Genauso sei bei der Ausführung einer Technik (z.B. eines Gyaku-Tsukis) die Kraft nicht direkt aus der Hüfte zu nehmen, sondern vielmehr aus dem Unterbauch - einem Bereich im Inneren des Körpers - welcher ca. drei Fingerbreit unterhalb des Bauchnabels sein soll.
Ein für Ihn weiterer wichtiger Punkt war der respektvolle Umgang der Trainierenden untereinander. Und dabei ging es ihm nicht nur darum, daß man vor einem Partner gleichen oder höheren Ranges Respekt haben sollte, sondern ebenso vor den Trainingspartnern die einen niedrigeren Rang haben bzw. auch vor den Kindern. Dies solle man - so Shihan Nishiyama - immer vorleben.
Im zweiten Abschnitt achtete Shihan Nishiyama vermehrt auf die Abwehrtechniken die nicht übertrieben ausfallen sollten.
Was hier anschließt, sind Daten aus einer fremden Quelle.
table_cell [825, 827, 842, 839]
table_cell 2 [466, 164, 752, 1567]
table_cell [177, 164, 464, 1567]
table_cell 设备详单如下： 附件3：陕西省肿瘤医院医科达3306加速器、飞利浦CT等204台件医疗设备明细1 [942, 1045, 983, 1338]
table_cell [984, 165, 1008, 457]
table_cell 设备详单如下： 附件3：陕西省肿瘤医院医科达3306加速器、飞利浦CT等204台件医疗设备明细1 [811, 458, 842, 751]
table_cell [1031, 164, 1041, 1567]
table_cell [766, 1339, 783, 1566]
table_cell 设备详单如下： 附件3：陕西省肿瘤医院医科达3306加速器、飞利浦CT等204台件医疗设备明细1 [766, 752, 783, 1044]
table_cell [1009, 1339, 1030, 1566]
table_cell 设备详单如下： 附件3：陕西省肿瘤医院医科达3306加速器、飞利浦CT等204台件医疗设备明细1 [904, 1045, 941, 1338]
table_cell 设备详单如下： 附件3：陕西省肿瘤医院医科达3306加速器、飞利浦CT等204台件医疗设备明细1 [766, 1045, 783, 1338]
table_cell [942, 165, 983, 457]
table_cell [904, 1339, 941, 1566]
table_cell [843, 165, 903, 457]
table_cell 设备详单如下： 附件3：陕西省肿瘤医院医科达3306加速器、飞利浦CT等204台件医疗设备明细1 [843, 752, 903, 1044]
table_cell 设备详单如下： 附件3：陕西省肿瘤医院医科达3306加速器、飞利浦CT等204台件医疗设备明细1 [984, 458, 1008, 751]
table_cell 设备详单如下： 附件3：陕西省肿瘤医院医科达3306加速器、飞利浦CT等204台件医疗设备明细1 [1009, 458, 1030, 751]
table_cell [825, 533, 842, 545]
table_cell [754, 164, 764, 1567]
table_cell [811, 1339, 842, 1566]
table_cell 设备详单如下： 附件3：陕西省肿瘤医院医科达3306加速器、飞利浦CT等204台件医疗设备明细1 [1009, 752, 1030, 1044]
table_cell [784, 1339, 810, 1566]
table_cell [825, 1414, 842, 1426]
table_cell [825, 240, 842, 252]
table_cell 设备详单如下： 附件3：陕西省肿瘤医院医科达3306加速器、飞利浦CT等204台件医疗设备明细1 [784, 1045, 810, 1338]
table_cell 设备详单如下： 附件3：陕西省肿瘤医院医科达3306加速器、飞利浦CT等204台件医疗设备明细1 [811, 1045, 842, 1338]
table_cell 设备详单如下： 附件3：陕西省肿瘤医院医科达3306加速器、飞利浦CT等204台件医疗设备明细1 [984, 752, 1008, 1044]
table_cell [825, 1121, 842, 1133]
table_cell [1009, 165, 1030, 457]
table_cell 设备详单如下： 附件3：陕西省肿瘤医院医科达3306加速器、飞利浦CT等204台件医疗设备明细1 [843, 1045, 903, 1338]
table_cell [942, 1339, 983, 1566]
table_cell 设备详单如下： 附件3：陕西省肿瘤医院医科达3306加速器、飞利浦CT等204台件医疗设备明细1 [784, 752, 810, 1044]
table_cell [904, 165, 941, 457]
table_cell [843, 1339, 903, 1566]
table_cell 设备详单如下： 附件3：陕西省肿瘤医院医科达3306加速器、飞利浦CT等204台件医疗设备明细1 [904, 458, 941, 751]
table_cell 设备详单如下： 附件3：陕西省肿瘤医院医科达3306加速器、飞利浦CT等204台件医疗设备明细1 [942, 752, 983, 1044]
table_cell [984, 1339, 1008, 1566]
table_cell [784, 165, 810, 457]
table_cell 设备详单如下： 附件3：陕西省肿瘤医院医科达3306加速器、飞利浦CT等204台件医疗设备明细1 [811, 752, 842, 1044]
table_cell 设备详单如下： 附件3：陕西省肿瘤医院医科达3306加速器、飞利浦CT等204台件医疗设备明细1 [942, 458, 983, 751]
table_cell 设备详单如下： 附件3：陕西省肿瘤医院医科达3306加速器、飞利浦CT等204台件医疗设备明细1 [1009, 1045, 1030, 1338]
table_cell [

Ebenso sollten wir bei der Ausführung unserer Lieblingskata auf das hintere Bein konzentrieren.
Ebenso kam Sensei Nishiyama wieder auf den Bauch und jener Spannung zu sprechen, welche bereits vor der Ausführung der Technik erfolgen soll.
In einem dritten Schritt sprach er von der Zanshin-Haltung, welche nicht nur in jeder Distanz, sondern auch im Alltag beibehalten werden sollte. Dabei demonstrierte er, daß es selbst mit Zanshin ab einer bestimmten Distanz schwer ist eine Technik abzuwehren, ohne Zanshin aber unmöglich sei.